Ismeth Versus Huzrin dari Kacamata Kuda


Ilustrasi: http://sabilillah.net


Oleh Muhammad Natsir Tahar

Agaknya tidak terlalu dini untuk mulai mengkomparasikan figur Ismeth Abdullah dan Huzrin Hood, dua kandidat yang diyakini akan berlaga pada Pemilihan Gubernur (Pilgub) Provinsi Kepri 2010. Pilgub memang masih setahun lagi, namun dua kubu besar ini sudah terpolarisasi sedemikian rupa. Ini yang menggelitik Penulis untuk mengangkat fenomena tersebut ke ruang baca publik. Perspektif yang digunakan adalah kacamata kuda, artinya hal-hal lain serta faktor-faktor yang tidak dipaparkan Penulis diasumsikan secara cateris paribus alias tidak saling mempengaruhi.

Ismeth Abdullah dan Huzrin Hood, adalah dua nama besar yang jika dibicarakan secara bersamaan, seketika itu juga akan tergambar dalam imaji kita tentang dua kutub magnet yang sama. Keduanya berada pada sisi yang berbeda, bertolak belakang dan mungkin saling meniadakan, meski dalam helat-helat resmi, kedua sosok kharismatis ini terlihat seperti dua sepupu jauh yang tengah memendam rindu.

[Data yang Diberikan]
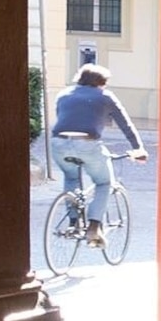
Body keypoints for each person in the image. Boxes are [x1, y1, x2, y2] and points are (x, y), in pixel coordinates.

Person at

[Pertanyaan Latihan]
A: Salin ulang bagian dari teks yang diberikan, dimulai dari "Agaknya tidak terlalu" dan berakhir pada "tidak saling mempengaruhi.".
B: Sebutkan semua nama orang yang muncul dalam teks yang diberikan.
C: Menurut teks yang diberikan, pada pemilihan apa Ismeth Abdullah dan Huzrin Hood diyakini akan berlaga?

[Jawaban Tugas]
A:
Agaknya tidak terlalu dini untuk mulai mengkomparasikan figur Ismeth Abdullah dan Huzrin Hood, dua kandidat yang diyakini akan berlaga pada Pemilihan Gubernur (Pilgub) Provinsi Kepri 2010. Pilgub memang masih setahun lagi, namun dua kubu besar ini sudah terpolarisasi sedemikian rupa. Ini yang menggelitik Penulis untuk mengangkat fenomena tersebut ke ruang baca publik. Perspektif yang digunakan adalah kacamata kuda, artinya hal-hal lain serta faktor-faktor yang tidak dipaparkan Penulis diasumsikan secara cateris paribus alias tidak saling mempengaruhi.

B: Nama orang dalam teks itu adalah Ismeth Abdullah, Huzrin Hood, dan Muhammad Natsir Tahar.

C: Keduanya diyakini akan berlaga pada Pemilihan Gubernur (Pilgub) Provinsi Kepri 2010.